[SOURCE MATERIAL Boundary: Start]

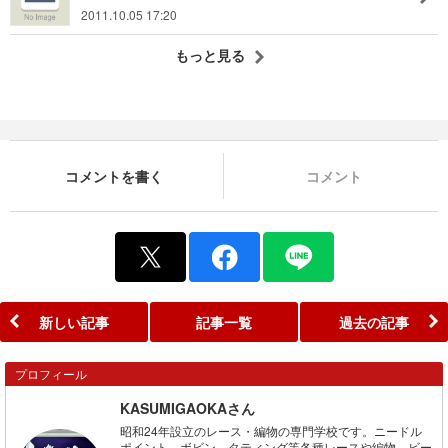
2011.10.05 17:20
もっと見る
コメントを書く
コメント
新しい記事
記事一覧
過去の記事
プロフィール
KASUMIGAOKAさん
昭和24年設立のレース・編物の専門学校です。ニードル
ポイント、ボビン、タティング等各種レースや編物、ビー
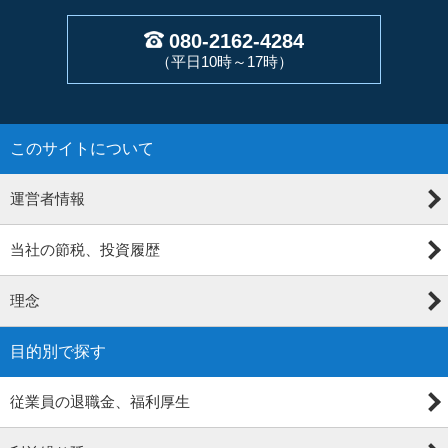
080-2162-4284
（平日10時～17時）
このサイトについて
運営者情報
当社の節税、投資履歴
理念
目的別で探す
従業員の退職金、福利厚生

[SOURCE MATERIAL Boundary: End]

:: TASK REQUIREMENTS ::
Set down all of the entries exactly. Leave the pictures out.

:: SOLUTION ::
2011.10.05 17:20
もっと見る
コメントを書く
コメント
新しい記事
記事一覧
過去の記事
プロフィール
KASUMIGAOKAさん
昭和24年設立のレース・編物の専門学校です。ニードル
ポイント、ボビン、タティング等各種レースや編物、ビー
080-2162-4284
（平日10時～17時）
このサイトについて
運営者情報
当社の節税、投資履歴
理念
目的別で探す
従業員の退職金、福利厚生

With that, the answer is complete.